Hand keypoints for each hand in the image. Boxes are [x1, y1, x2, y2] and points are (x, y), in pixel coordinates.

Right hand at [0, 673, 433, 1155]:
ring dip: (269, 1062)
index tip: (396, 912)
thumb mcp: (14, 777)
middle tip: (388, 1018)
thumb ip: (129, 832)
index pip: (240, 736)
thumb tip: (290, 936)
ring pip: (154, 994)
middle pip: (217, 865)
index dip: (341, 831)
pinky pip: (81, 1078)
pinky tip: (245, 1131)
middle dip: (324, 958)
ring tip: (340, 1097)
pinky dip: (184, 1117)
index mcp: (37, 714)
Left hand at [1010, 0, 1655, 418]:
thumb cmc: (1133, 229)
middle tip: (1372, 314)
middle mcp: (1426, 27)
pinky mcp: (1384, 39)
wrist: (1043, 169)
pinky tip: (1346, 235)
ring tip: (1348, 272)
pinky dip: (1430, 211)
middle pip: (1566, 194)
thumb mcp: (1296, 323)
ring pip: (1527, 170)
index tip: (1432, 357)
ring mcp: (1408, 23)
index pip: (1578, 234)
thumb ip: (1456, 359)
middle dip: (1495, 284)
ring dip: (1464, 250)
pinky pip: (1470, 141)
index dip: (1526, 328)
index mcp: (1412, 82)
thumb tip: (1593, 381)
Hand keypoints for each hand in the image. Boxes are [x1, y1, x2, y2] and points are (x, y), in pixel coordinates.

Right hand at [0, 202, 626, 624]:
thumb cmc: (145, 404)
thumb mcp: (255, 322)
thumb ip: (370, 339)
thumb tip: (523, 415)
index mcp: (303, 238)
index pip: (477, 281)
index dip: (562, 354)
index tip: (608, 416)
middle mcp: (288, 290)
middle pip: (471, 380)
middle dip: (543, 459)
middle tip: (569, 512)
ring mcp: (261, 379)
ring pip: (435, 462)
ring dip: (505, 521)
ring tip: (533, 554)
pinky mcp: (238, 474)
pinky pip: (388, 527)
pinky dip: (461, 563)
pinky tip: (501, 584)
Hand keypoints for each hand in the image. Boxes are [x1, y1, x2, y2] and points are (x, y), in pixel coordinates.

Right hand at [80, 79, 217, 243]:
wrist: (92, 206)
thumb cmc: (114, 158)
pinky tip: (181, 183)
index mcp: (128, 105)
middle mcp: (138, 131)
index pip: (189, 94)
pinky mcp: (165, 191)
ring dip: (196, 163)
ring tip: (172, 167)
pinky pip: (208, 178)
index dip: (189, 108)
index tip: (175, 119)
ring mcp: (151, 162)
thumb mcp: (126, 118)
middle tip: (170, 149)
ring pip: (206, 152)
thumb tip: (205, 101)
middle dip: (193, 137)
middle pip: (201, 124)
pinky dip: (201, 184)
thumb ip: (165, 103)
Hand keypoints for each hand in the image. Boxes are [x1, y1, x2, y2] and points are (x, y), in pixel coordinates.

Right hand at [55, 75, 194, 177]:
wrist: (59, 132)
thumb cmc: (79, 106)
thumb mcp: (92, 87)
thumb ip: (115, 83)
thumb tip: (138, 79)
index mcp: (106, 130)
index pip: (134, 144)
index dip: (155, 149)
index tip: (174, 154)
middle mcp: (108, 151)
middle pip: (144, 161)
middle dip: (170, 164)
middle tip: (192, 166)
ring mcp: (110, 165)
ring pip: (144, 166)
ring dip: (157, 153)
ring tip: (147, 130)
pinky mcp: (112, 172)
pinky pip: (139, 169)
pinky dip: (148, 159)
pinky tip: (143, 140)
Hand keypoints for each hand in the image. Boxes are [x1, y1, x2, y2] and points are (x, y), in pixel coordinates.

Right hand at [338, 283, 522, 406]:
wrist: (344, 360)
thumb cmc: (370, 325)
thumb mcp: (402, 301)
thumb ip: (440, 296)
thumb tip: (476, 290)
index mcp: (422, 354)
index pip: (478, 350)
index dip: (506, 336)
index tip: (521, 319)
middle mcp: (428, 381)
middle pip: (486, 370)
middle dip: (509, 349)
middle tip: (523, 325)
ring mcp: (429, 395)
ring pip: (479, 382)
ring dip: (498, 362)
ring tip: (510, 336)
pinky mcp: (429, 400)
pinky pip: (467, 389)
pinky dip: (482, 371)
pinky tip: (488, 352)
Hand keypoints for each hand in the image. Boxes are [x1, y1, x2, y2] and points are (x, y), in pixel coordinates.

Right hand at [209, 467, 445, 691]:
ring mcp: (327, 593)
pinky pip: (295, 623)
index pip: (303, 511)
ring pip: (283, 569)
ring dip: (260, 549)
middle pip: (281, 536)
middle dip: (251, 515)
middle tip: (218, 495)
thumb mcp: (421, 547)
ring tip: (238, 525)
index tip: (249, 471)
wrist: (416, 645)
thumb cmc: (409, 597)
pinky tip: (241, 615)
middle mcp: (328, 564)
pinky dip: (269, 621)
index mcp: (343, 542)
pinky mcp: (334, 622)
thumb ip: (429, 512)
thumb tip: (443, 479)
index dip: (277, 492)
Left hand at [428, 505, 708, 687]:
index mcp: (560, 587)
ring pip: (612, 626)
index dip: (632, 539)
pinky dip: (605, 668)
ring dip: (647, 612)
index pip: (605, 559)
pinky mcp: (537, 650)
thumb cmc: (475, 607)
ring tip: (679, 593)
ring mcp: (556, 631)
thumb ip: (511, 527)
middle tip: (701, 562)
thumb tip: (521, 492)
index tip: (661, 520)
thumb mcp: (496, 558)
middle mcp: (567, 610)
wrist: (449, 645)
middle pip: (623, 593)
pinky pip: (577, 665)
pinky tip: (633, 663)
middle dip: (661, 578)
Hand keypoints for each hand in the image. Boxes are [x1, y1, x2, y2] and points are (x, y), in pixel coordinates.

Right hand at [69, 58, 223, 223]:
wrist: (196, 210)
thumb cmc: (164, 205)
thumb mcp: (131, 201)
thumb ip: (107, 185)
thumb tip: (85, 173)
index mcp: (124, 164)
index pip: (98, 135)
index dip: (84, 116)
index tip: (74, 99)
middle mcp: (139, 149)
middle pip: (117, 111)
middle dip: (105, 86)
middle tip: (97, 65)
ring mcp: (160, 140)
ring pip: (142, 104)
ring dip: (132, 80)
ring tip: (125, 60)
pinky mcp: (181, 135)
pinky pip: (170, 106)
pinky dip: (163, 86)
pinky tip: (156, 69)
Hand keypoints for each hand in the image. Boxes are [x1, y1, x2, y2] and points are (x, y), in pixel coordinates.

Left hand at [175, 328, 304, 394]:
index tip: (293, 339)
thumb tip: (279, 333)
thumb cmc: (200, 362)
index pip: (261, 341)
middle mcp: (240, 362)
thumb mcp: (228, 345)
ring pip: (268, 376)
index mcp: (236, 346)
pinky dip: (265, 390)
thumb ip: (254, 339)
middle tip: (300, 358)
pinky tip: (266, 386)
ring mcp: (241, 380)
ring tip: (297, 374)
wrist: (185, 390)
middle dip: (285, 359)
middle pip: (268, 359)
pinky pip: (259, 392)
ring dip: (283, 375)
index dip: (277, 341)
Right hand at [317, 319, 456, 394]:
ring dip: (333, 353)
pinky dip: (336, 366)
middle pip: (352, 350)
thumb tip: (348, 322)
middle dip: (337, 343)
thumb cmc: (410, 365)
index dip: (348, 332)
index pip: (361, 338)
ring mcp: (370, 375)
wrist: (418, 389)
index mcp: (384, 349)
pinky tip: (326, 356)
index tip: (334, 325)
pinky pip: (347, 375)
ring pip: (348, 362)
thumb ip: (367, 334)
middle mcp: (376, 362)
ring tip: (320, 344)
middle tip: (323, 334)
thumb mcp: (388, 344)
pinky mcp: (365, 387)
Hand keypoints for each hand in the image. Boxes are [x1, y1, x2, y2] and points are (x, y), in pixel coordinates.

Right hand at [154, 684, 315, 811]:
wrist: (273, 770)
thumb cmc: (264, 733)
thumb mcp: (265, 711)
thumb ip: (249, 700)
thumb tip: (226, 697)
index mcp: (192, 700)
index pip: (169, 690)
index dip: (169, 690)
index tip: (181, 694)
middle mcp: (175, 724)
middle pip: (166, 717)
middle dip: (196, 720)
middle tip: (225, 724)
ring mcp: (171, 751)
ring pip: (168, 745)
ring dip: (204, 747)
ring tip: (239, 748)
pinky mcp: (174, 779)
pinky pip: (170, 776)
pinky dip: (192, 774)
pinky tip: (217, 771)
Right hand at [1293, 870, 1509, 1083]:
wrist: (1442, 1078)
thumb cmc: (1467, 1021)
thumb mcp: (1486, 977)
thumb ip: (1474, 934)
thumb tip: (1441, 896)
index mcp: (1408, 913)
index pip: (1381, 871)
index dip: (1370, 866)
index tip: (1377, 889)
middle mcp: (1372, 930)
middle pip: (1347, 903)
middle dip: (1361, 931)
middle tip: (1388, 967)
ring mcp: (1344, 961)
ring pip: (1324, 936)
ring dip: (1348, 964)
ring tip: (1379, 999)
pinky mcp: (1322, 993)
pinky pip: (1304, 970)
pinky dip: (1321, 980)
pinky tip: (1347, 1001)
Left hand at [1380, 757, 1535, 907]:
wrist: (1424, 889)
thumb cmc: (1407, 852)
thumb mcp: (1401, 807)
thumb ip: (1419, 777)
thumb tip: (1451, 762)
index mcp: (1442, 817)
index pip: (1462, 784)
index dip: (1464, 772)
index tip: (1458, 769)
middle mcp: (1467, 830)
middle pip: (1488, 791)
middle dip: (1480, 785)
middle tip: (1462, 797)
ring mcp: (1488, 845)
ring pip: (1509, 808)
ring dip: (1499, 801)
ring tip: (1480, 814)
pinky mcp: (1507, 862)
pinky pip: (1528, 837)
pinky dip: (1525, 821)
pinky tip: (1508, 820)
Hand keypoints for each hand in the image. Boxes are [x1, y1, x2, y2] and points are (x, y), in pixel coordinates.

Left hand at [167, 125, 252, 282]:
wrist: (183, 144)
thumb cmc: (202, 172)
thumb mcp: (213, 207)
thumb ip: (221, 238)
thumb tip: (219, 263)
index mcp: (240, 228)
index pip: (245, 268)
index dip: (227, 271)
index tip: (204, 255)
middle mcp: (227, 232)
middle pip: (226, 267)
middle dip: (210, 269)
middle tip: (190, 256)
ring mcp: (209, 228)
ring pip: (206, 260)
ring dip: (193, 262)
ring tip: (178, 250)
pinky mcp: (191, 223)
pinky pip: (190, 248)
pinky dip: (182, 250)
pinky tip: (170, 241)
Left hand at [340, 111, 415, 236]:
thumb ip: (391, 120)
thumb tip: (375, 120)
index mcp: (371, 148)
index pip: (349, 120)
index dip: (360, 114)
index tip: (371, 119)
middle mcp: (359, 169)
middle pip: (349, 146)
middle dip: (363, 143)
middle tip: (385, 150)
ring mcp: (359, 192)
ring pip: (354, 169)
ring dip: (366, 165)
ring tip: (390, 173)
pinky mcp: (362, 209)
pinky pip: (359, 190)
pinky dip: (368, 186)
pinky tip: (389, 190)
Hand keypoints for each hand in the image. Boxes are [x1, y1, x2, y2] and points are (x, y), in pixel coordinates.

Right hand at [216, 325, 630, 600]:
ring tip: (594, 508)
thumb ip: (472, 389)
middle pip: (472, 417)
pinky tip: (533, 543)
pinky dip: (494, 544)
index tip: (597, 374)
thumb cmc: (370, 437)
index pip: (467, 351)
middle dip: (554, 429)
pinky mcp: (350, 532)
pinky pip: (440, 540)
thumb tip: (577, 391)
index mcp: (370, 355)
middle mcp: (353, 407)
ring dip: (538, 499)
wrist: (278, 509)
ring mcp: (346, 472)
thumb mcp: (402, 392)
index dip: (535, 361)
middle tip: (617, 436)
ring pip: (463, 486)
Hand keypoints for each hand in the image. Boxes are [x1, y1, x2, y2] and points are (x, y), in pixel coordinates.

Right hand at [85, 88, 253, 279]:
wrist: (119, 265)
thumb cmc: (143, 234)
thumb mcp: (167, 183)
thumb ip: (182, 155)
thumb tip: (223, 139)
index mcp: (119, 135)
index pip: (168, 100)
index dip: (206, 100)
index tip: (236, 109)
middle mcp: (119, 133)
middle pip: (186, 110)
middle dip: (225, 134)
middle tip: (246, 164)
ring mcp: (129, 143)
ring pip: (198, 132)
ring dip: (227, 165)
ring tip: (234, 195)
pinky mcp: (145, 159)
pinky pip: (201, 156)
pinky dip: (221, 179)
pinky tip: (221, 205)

▶ EXERCISE DESCRIPTION:
After locating the line with "index mcp: (106, 130)" above, return that line and every later line through the one with "index pip: (478, 350)", word for word and with nothing else.

▶ EXPECTED ANSWER:
index mcp: (106, 130)
index pip: (134, 144)
index dip: (155, 149)
index tip: (174, 154)
middle mcp: (108, 151)
middle pip: (144, 161)
middle dip: (170, 164)
middle tip: (192, 166)
ring mcp: (110, 165)
ring pip: (144, 166)
ring dip: (157, 153)
ring tip: (147, 130)
pinky mcp: (112, 172)
pinky pip: (139, 169)
pinky dip: (148, 159)
pinky tip: (143, 140)
Hand keypoints for each hand in the image. Boxes are [x1, y1, x2, y2] and points are (x, y), in pixel coordinates.

Right hand at [338, 283, 522, 406]:
wrist: (344, 360)
thumb cmc: (370, 325)
thumb mcp: (402, 301)
thumb ip: (440, 296)
thumb tip: (476, 290)
index mcp: (422, 354)
index pip: (478, 350)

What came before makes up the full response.